There had been a few changes since I was last there. The most surprising change was the appearance of a little sandwich kiosk in the space outside the newspaper and microform, and maps rooms. The most welcome change was the ability to scan directly from the microform readers and email the image to yourself, all at no cost. This could save me a fortune in photocopy charges!
Actually I didn't email the images to myself, I uploaded them directly to my Dropbox account so they would be waiting for me on my desktop computer when I got home, sitting in the correct folder, with no further effort on my part. Nice. Very, very nice.

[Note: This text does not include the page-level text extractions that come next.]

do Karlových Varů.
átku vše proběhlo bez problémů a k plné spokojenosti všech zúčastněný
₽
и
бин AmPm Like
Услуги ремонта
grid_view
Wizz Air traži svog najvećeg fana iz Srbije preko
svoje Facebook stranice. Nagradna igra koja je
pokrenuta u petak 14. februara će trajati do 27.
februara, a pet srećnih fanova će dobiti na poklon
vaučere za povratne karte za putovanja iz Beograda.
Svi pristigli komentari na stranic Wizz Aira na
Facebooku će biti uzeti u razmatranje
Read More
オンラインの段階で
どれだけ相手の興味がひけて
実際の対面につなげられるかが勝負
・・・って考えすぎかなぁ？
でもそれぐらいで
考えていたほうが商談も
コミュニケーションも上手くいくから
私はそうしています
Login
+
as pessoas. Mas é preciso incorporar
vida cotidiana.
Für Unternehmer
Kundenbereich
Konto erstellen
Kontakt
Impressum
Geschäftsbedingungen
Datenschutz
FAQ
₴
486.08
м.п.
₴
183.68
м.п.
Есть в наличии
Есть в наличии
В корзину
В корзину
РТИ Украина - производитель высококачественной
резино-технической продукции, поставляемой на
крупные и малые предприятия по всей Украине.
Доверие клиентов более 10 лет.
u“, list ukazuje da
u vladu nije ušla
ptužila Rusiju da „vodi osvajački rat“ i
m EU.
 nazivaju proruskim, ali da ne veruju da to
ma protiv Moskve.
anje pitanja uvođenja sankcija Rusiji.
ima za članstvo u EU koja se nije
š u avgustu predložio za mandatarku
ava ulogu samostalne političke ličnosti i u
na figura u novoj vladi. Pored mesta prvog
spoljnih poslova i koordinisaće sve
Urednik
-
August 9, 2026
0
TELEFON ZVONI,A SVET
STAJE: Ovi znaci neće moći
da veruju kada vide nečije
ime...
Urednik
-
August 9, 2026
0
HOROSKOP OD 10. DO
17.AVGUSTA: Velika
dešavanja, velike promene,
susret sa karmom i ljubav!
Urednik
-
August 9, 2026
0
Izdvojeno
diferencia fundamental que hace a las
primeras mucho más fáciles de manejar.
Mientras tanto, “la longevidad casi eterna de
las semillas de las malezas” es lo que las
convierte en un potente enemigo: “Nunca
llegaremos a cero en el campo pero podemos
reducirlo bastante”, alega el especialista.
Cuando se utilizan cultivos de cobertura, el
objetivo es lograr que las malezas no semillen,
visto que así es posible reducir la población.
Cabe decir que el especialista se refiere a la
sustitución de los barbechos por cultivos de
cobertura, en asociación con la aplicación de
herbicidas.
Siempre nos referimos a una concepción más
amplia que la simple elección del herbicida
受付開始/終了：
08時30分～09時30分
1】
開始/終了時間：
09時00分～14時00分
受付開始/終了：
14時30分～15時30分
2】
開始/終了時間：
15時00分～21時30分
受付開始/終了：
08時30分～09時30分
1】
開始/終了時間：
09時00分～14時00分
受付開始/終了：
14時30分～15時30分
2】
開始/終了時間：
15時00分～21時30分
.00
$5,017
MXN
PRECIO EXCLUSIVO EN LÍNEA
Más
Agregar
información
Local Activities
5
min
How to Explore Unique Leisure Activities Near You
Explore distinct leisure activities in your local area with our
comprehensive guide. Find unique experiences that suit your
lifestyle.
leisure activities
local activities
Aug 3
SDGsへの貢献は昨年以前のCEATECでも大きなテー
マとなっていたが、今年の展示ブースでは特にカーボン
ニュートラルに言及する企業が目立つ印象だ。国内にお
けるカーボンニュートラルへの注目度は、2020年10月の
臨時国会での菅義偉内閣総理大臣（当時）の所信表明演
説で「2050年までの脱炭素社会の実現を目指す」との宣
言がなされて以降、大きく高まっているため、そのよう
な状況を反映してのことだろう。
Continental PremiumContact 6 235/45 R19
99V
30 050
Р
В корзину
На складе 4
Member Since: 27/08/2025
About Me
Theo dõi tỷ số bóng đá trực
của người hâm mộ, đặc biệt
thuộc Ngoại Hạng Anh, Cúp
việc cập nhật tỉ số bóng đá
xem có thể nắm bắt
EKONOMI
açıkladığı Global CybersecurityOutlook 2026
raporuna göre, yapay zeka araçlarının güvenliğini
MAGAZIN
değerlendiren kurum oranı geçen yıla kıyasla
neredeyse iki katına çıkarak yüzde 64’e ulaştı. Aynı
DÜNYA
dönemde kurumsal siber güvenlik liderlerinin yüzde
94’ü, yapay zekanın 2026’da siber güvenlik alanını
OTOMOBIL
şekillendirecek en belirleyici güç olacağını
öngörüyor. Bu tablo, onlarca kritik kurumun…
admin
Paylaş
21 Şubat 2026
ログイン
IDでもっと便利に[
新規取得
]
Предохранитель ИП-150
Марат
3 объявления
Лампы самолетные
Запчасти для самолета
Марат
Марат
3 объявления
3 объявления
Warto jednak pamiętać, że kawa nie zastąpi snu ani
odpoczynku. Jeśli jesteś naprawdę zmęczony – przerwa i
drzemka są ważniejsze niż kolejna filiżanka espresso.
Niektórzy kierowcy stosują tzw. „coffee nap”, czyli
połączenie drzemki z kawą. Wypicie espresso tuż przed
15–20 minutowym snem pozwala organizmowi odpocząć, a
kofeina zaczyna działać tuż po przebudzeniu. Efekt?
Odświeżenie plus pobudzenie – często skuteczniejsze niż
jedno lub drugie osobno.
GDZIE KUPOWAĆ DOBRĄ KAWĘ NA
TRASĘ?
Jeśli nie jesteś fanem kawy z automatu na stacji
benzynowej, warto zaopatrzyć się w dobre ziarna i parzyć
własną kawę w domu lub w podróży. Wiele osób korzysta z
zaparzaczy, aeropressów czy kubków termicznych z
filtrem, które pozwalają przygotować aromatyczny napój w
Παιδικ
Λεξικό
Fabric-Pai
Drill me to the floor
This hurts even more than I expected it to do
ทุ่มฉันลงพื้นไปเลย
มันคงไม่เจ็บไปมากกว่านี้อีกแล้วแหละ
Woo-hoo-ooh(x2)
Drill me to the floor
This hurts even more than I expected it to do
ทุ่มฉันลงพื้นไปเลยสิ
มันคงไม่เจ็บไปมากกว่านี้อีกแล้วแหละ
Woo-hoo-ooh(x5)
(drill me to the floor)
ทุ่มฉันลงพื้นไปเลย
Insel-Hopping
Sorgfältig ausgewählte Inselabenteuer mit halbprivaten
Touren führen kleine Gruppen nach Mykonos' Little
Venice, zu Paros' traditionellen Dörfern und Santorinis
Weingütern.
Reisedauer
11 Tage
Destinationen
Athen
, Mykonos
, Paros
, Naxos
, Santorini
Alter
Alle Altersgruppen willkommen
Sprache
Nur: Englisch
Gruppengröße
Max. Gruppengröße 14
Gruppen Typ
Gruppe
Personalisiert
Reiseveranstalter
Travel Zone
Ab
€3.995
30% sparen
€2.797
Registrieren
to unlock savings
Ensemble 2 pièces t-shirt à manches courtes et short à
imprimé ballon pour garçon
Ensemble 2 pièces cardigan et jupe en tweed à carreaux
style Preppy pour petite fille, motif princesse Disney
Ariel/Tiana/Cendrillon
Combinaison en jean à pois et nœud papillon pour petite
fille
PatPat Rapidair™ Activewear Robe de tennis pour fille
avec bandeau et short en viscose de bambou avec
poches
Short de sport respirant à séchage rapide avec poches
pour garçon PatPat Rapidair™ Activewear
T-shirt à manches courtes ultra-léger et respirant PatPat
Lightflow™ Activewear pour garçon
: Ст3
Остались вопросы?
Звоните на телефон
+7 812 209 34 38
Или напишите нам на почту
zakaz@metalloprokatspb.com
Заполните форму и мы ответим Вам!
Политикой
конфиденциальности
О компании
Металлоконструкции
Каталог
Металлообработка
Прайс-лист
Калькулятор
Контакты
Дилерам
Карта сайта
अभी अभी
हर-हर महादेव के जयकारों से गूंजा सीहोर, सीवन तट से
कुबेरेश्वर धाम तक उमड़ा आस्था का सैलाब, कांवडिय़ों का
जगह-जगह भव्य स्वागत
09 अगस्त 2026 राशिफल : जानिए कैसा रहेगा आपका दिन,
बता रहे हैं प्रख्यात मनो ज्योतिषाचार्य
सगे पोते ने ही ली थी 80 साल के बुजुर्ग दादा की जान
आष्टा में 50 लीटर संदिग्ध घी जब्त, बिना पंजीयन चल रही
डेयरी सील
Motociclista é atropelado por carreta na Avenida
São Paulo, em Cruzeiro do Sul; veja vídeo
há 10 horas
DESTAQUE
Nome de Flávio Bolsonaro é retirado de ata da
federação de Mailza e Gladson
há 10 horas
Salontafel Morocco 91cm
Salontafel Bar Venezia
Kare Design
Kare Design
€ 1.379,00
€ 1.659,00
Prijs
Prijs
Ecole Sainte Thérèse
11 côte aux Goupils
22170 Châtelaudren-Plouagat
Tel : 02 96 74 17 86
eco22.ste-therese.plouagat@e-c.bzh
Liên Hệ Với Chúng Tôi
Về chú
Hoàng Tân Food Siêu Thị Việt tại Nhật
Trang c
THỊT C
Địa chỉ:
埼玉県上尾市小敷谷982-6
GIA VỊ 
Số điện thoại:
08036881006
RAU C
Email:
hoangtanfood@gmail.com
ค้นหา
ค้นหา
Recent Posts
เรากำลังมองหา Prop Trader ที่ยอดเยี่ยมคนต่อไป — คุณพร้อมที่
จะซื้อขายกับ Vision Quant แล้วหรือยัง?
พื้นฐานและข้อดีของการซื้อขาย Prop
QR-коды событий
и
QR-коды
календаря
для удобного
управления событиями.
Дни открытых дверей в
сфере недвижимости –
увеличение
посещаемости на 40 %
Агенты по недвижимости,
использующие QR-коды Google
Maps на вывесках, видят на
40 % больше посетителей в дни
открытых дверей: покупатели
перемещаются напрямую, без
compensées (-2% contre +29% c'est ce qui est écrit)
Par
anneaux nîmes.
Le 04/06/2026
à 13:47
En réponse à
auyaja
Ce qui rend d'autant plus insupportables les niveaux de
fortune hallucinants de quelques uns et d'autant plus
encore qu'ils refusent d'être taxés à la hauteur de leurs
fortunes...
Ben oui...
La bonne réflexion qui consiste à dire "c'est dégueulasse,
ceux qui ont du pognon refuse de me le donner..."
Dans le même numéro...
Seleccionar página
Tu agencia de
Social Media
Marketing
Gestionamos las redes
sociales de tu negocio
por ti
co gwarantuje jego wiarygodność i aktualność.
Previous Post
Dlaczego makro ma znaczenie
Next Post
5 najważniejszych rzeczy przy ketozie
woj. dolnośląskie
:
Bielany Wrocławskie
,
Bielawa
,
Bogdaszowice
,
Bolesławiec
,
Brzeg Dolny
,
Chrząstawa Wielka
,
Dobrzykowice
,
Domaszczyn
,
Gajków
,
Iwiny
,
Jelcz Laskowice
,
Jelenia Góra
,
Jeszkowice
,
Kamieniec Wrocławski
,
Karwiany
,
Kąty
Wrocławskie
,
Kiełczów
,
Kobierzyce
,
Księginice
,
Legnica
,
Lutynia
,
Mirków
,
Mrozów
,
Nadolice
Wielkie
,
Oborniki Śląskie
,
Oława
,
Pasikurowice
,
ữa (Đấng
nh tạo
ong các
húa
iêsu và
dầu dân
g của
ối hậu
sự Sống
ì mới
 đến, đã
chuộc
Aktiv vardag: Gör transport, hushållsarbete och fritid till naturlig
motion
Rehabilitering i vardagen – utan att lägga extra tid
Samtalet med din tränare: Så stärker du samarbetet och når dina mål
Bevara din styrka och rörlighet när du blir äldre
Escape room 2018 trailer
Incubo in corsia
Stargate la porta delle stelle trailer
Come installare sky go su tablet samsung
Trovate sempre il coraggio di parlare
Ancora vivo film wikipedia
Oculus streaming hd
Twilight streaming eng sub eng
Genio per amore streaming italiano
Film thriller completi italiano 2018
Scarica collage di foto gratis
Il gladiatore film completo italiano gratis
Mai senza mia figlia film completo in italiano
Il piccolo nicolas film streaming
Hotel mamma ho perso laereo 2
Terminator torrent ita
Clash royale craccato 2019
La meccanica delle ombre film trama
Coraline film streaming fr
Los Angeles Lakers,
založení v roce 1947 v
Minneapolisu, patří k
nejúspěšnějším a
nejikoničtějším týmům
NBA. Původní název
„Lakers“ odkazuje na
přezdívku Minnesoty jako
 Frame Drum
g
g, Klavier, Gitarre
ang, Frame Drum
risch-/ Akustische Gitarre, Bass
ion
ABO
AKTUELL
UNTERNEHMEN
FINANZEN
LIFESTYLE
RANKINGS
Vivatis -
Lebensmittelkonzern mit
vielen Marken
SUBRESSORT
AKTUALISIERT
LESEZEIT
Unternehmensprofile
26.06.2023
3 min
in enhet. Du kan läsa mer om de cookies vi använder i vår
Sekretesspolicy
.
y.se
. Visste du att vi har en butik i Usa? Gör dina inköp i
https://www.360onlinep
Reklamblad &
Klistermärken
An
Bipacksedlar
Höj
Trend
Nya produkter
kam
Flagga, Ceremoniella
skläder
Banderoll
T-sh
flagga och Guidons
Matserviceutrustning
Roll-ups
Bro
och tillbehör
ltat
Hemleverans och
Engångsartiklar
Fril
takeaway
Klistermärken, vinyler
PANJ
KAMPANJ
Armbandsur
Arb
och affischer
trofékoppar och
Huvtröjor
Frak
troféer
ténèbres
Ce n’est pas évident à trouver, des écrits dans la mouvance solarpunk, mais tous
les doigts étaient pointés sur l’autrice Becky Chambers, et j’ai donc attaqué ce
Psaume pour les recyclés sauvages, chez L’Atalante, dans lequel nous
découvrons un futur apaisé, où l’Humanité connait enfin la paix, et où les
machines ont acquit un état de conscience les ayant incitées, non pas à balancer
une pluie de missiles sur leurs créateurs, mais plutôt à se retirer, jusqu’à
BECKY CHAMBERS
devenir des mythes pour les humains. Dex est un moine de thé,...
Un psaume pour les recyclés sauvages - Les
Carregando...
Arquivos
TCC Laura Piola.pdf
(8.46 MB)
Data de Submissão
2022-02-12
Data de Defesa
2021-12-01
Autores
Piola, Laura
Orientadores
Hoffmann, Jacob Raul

So what did I find? Well, my main aim was to see the passenger list for Richard ROBOTHAM. I recently wrote about how I found him in the passenger list index. The ship was the "Red Jacket", travelling from Liverpool to Melbourne from January to April 1860. Onboard were 338 adult passengers and 49 children. From a quick scan of the list, Richard ROBOTHAM was one of the oldest passengers, at the advanced age of 41. Most were in their 20s.
I was hoping for some detail that would let me know if this Richard ROBOTHAM was "mine". Sadly for me, there was no additional telling detail beyond the basic demographics they recorded for unassisted passengers (ie those who were paying their own way).
On the other hand, there were some minor inconsistencies with what I know of "my" Richard ROBOTHAM. The Richard in the passenger list was listed as single but my Richard was married. However, as he was travelling on his own I don't expect that they took down that information very carefully. He was also listed as travelling to Auckland, but it seems feasible to me that he could have changed his mind during the 3 month voyage, and decided to stay in Melboune.
What a pity there's just nothing to tell me for sure that I've got the right man. I'll just have to put it down as a maybe for now.
I did a few more quick searches before I went home, where I found an unexpected visitor waiting for me...
He listened patiently while I told him about my research trip, then wandered off again.